I am a child from divorced parents (when I was 7). I think the big thing is COMMUNICATION with your children through this. And it's even better if you and your spouse can talk to them TOGETHER. My parents did absolutely NO TALKING to me or my sister through their divorce. My sister had a harder time dealing (she was 14). If they would have talked to us and my mom hadn't bashed my dad for the last 25 years, I think we'd have been a lot better off. I never felt like their divorce was my fault (like some kids do). I just took it as something that was happening, never cried or asked questions. I blame my lack of communication skills on my parents though. So I am doing everything in my power to teach my daughter to ask questions and talk about anything!


----------



## LimboGirl (Oct 28, 2011)

I think this really depends on the individual family and even the individual children. Both my children know we are in M/C. My son maintains that he had a happy childhood and we did a great job. My daughter says she could tell I wasn't happy for a long time. She is much more intuitive than my son.

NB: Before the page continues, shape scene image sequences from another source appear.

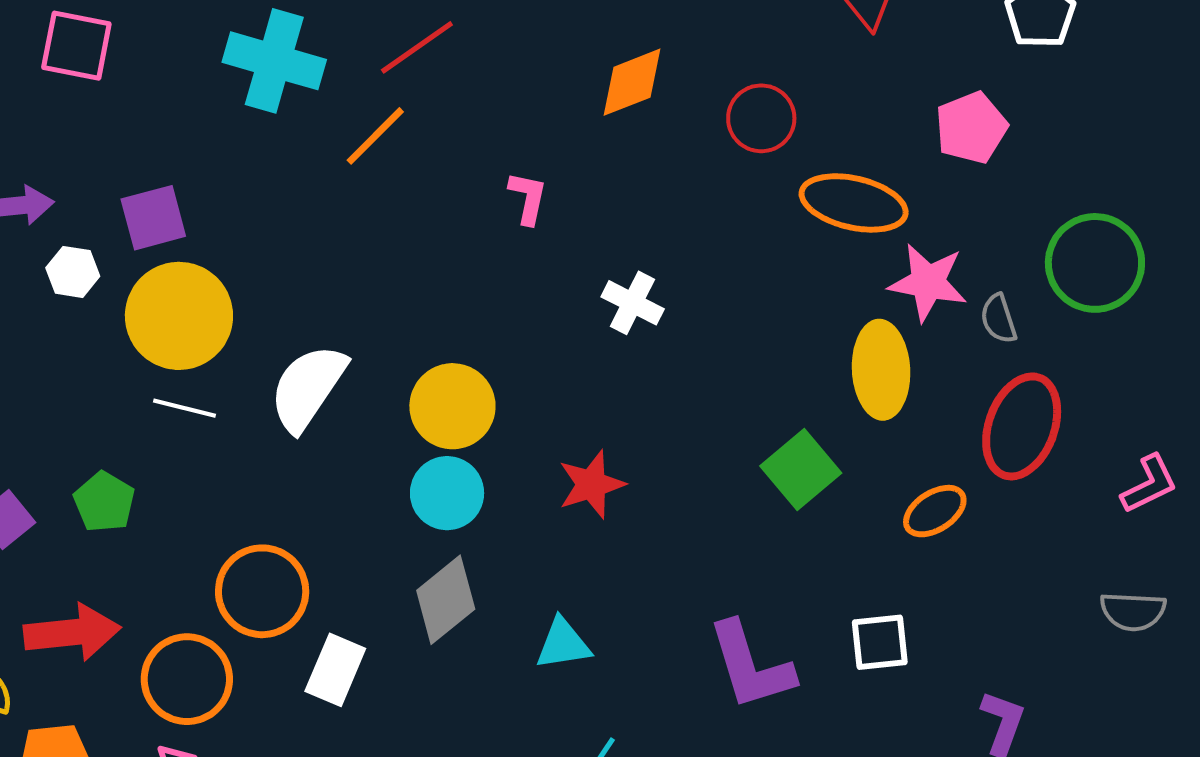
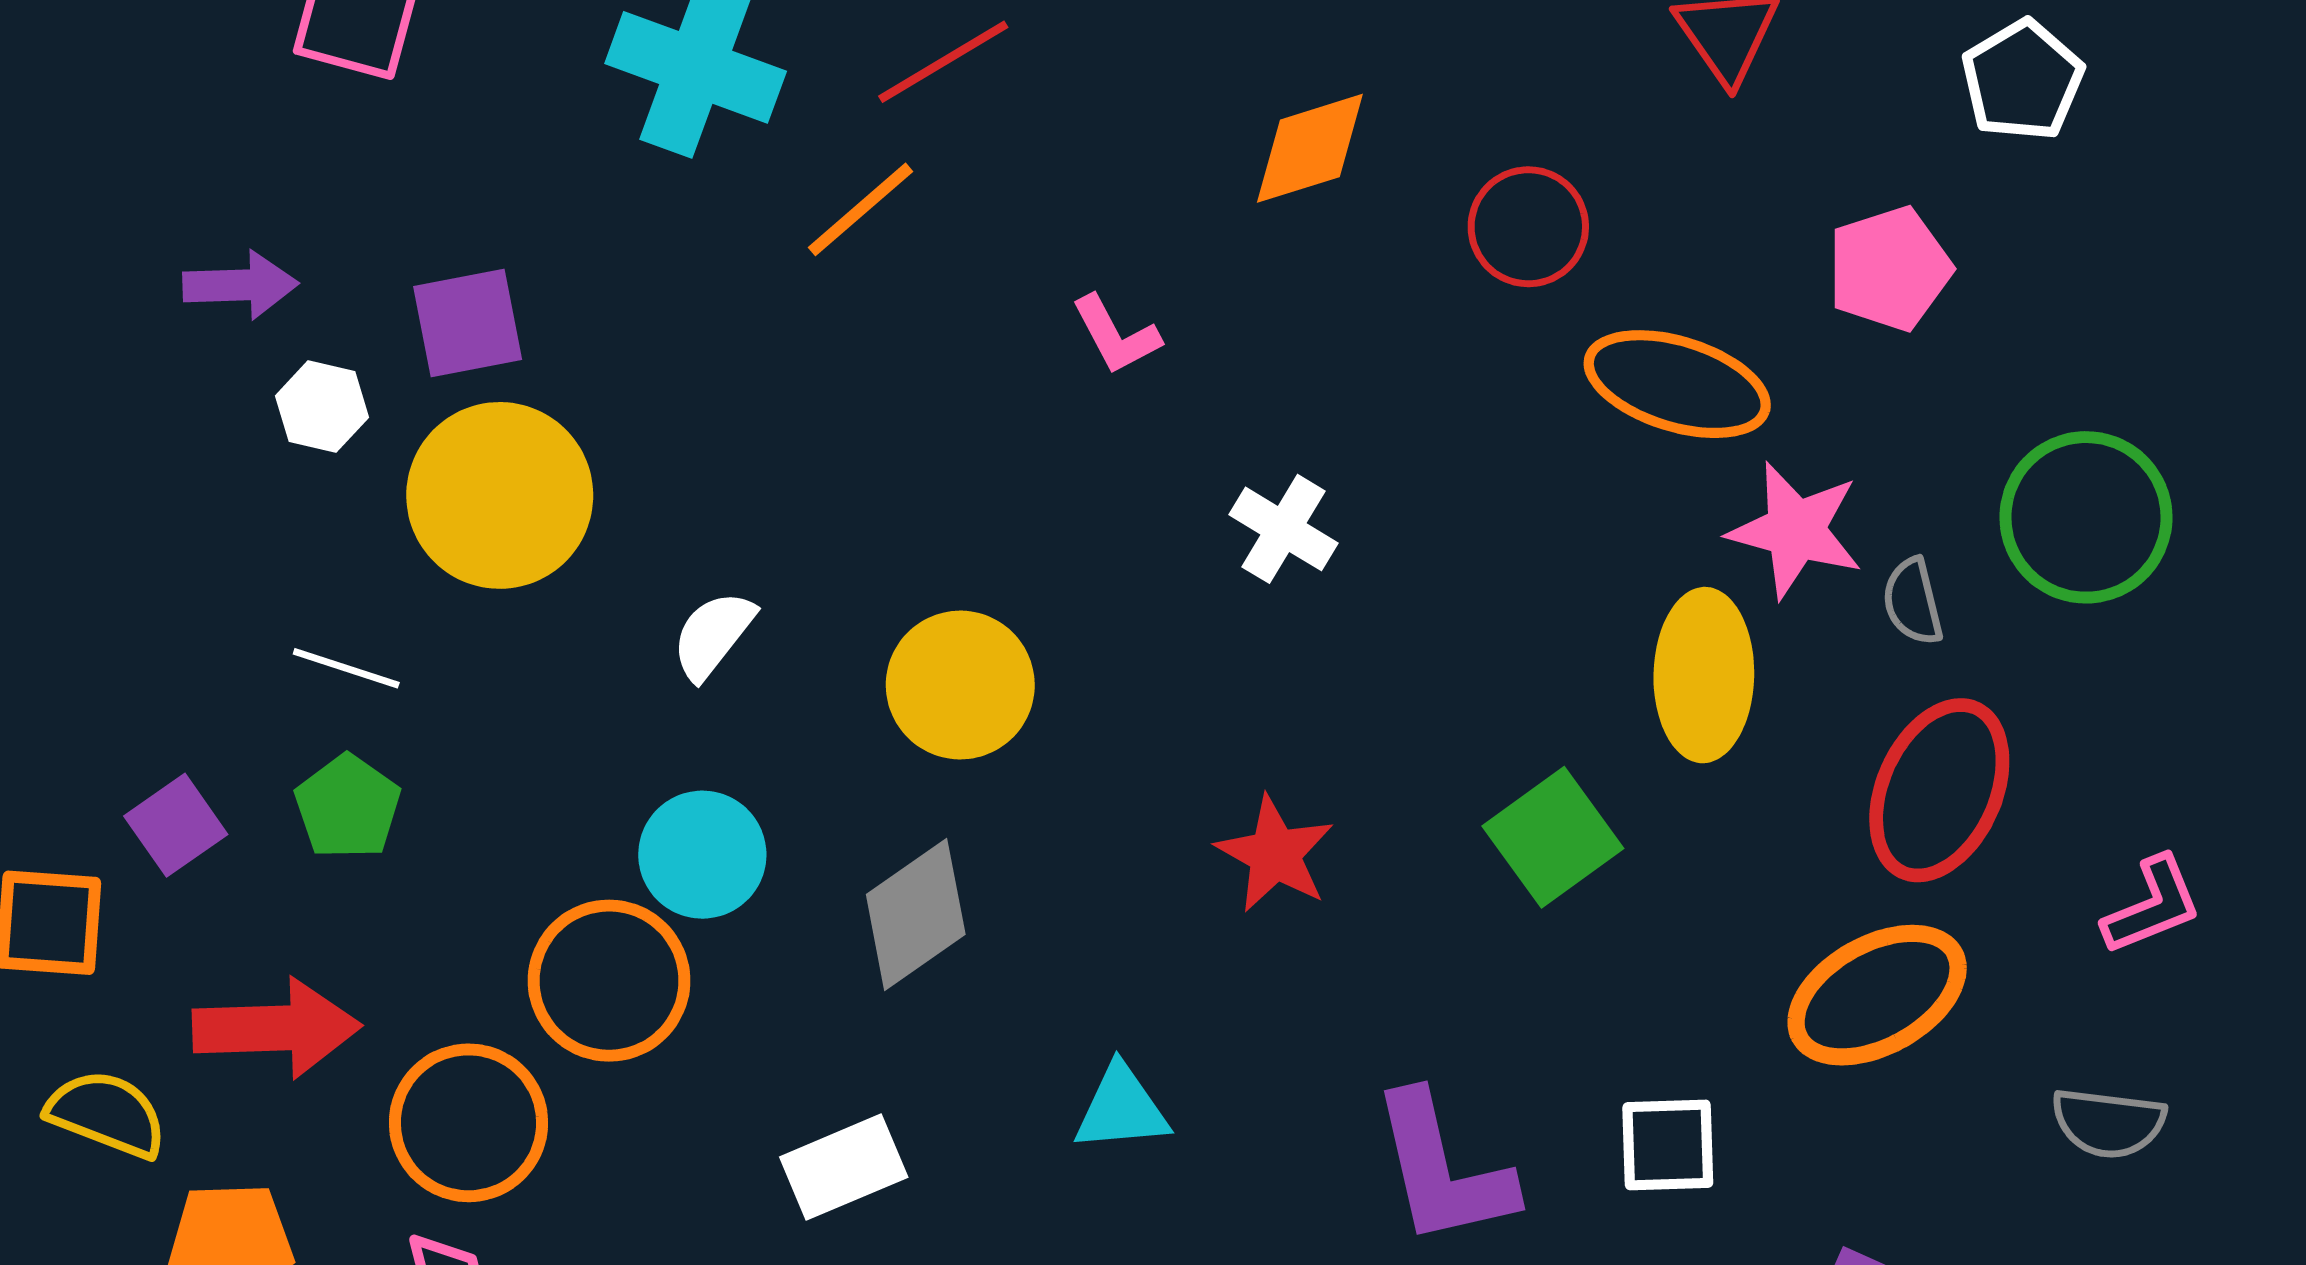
pink L-shape: (528, 198) -> (1116, 335), turned 136
white semicircle: (308, 388) -> (713, 635), size x0.6
white line: (184, 408) -> (346, 668), moved
red star: (591, 484) -> (1275, 854), moved, turned -30
cyan circle: (447, 493) -> (702, 855), moved
orange ellipse: (935, 511) -> (1877, 995), moved, size x1.6
gray diamond: (446, 600) -> (916, 914), moved
white rectangle: (335, 670) -> (844, 1167), moved, turned 40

Another point being divorced doesn't guarantee you will be happier. I have gone back and forth on whether I shouldn't have stayed. At this point in time, I am glad we didn't split up. There is a lot of dysfunction on both sides of our family. I have always felt if I had divorced, my mother in law would have been way too helpful to my husband. I have felt that the kids would have had three parents instead of two. It wouldn't have been a good situation. 

My marriage doesn't have any abuse in it. We are currently working on dysfunctional communication patterns. I don't know if that would have ever been addressed. My next relationship could have had the same problems. My point is you might as well work on your individual problems and see what happens.


----------